• [Texte source]:
::::
Publié le 10/06/2020

La patience est mère de toutes les vertus, dit-on dans la langue des poètes, des philosophes et des dramaturges, et les artisans du Petit Théâtre du Nord (PTDN), qui devaient inaugurer très bientôt (le 19 juin) un nouveau lieu de création et de diffusion, à Boisbriand, devront une fois de plus contenir leur enthousiasme : ce sera tout au mieux à l’automne. Sinon à l’été 2021. Ou dès qu’un vaccin sera disponible.

«On a quand même eu le temps de voir venir les choses», exprime d’abord Sébastien Gauthier, comédien, metteur en scène et co-fondateur du PTDN, en faisant la chronologie des événements récents où l’on a vu s’éteindre graduellement, une à une, les petites lueurs d’espoir que les autorités publiques et sanitaires gardaient allumées, avant de mettre le Québec sur pause et d’annoncer, surtout, que les rassemblements publics seraient interdits jusqu’au 31 août.

Au PTDN, on s’est résigné et l’on a tout de suite reporté à l’an prochain le spectacle prévu cet été dans la nouvelle salle aménagée à l’église Notre-Dame-de-Fatima, une comédie de Simon Boulerice intitulée Nous nous sommes tant aimés. La déception, pour ne pas dire la peine, a été vive.

Un art vivant

«On croyait que c’était encore possible. On avait commencé à répéter sur Zoom. Tout le travail de table était fait. La conception des décors et des costumes aussi. Nous étions rendus à l’étape de la mise en place», raconte Sébastien Gauthier. Les gros montants (pour la scéno et les costumes) n’ayant pas encore été engagés, on a jugé qu’il était plus sage de reporter. Comme tout le monde.

Quand nous l’avons rencontré, au lendemain du point de presse de la ministre de la Culture, Nathalie Roy, qui annonçait une aide globale de 400 millions de dollars pour le monde des arts, Sébastien Gauthier était aussi peu emballé que la plupart de ses camarades du milieu théâtral. «J’ai l’impression que le gouvernement ne comprend pas notre métier», lâche-t-il.

D’abord, les salles auraient beau rouvrir avant le 24 juin, comme le suggère la ministre, aucune compagnie de théâtre ne serait prête à diffuser un spectacle. Sinon, même en appliquant les règles de distanciation, le PTDN ne pourraient tenir ses représentations que devant une trentaine de personnes. «Ce serait un peu comme faire une générale», soumet le comédien. Et gare aux postillons!
::::
• [Lignes fournies]:
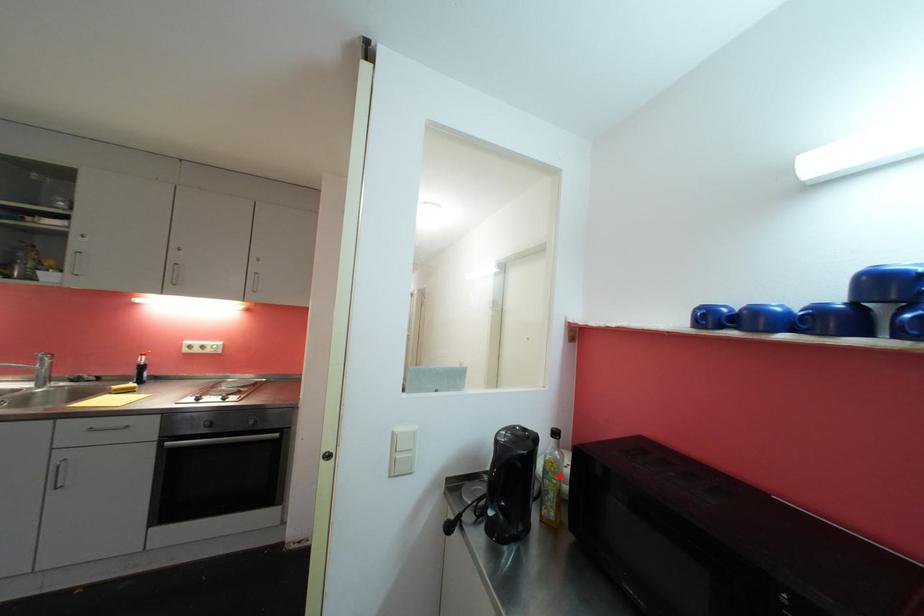
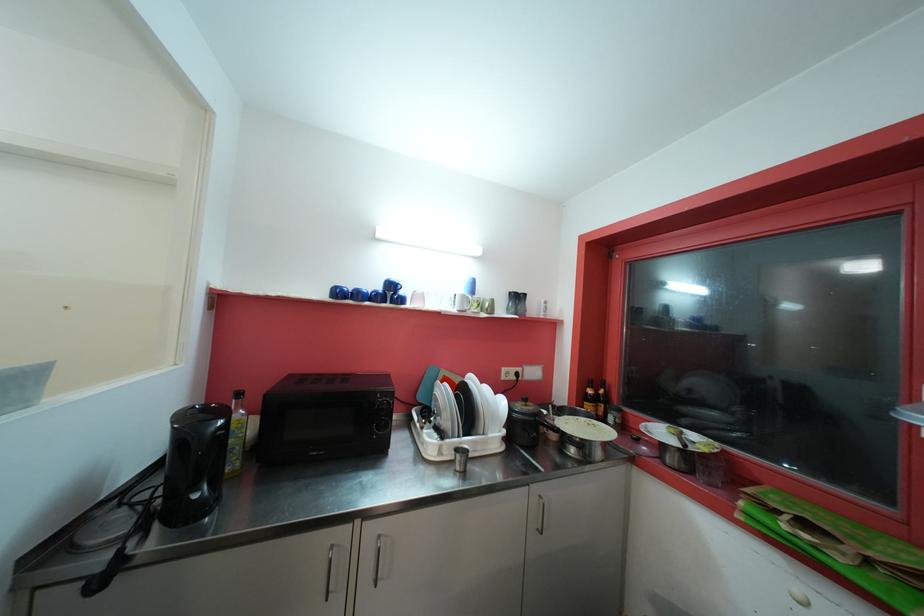
Question: I am providing you with two images of the same scene from different viewpoints. A red point is shown in image1. For the corresponding object point in image2, is it positioned nearer or farther from the camera?

Choices:
 (A) Nearer
 (B) Farther

Answer: (A)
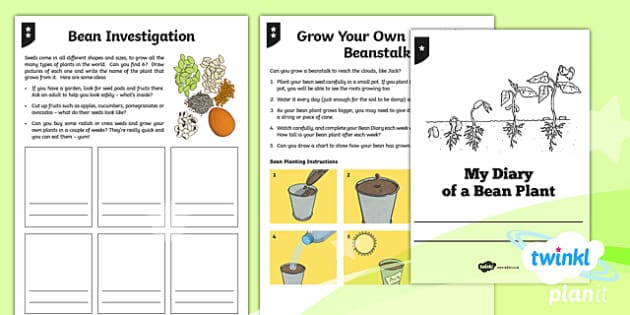
The width and height of the screenshot is (630, 315). What are the coordinates of `pot` in the screenshot? It's located at (298, 197), (375, 204), (297, 267), (390, 267).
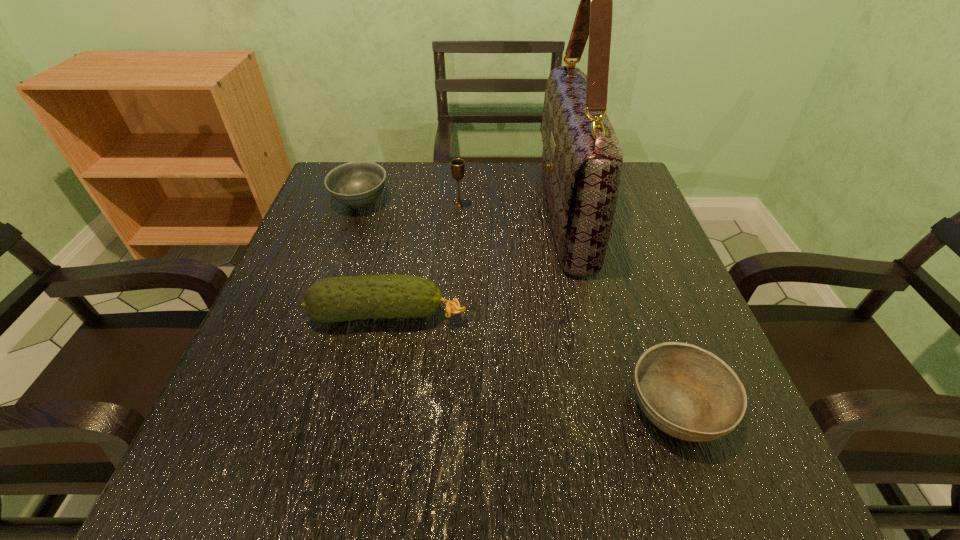
The width and height of the screenshot is (960, 540). In order to click on free point between the farther bowl and the handbag in this screenshot , I will do `click(463, 207)`.

Find the location of a particular element. The width and height of the screenshot is (960, 540). the fourth closest object to the tallest object is located at coordinates (359, 183).

Point out which object is positioned as the second nearest to the left bowl. Please provide its 2D coordinates. Your answer should be formatted as a tuple, i.e. [(x, y)], where the tuple contains the x and y coordinates of a point satisfying the conditions above.

[(346, 298)]

This screenshot has height=540, width=960. I want to click on free location that satisfies the following two spatial constraints: 1. on the back side of the nearer bowl; 2. on the front of the handbag with the clasp, so click(x=610, y=214).

This screenshot has width=960, height=540. What are the coordinates of `vacant space that satisfies the following two spatial constraints: 1. on the front side of the chalice; 2. at the blossom end of the third tallest object` in the screenshot? It's located at (453, 315).

This screenshot has height=540, width=960. Find the location of `vacant point that satisfies the following two spatial constraints: 1. on the front of the nearest object with the clasp; 2. on the left side of the tallest object`. vacant point that satisfies the following two spatial constraints: 1. on the front of the nearest object with the clasp; 2. on the left side of the tallest object is located at coordinates (610, 406).

The height and width of the screenshot is (540, 960). Find the location of `free location that satisfies the following two spatial constraints: 1. at the blossom end of the third shortest object; 2. on the back side of the right bowl`. free location that satisfies the following two spatial constraints: 1. at the blossom end of the third shortest object; 2. on the back side of the right bowl is located at coordinates (371, 406).

I want to click on free space that satisfies the following two spatial constraints: 1. on the front side of the farther bowl; 2. on the left side of the nearer bowl, so click(x=291, y=406).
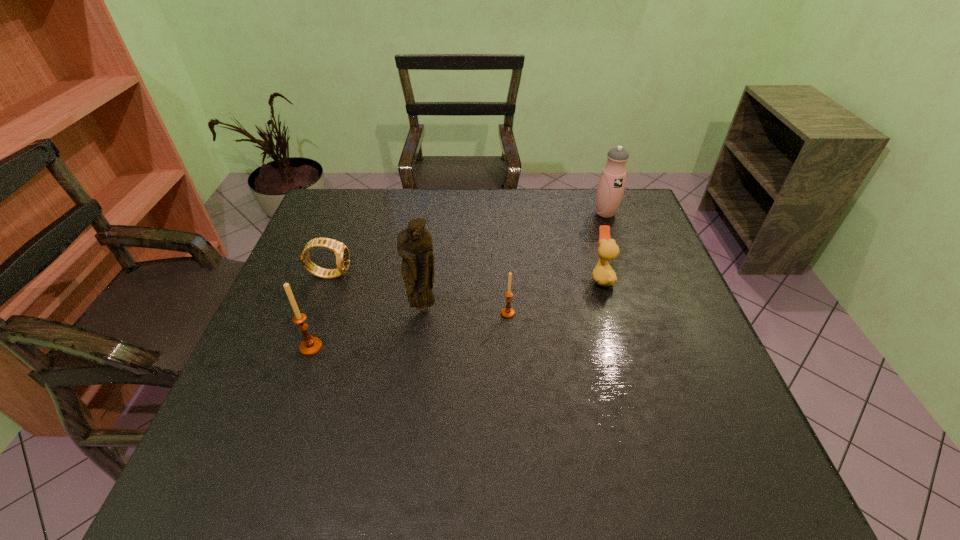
::::
Recopiez, sans rien changer, le passage de l'article sur le Petit Théâtre du Nord qui va de « Publié le 10/06/2020 » jusqu'à « vaccin sera disponible. » inclusivement.

Publié le 10/06/2020

La patience est mère de toutes les vertus, dit-on dans la langue des poètes, des philosophes et des dramaturges, et les artisans du Petit Théâtre du Nord (PTDN), qui devaient inaugurer très bientôt (le 19 juin) un nouveau lieu de création et de diffusion, à Boisbriand, devront une fois de plus contenir leur enthousiasme : ce sera tout au mieux à l’automne. Sinon à l’été 2021. Ou dès qu’un vaccin sera disponible.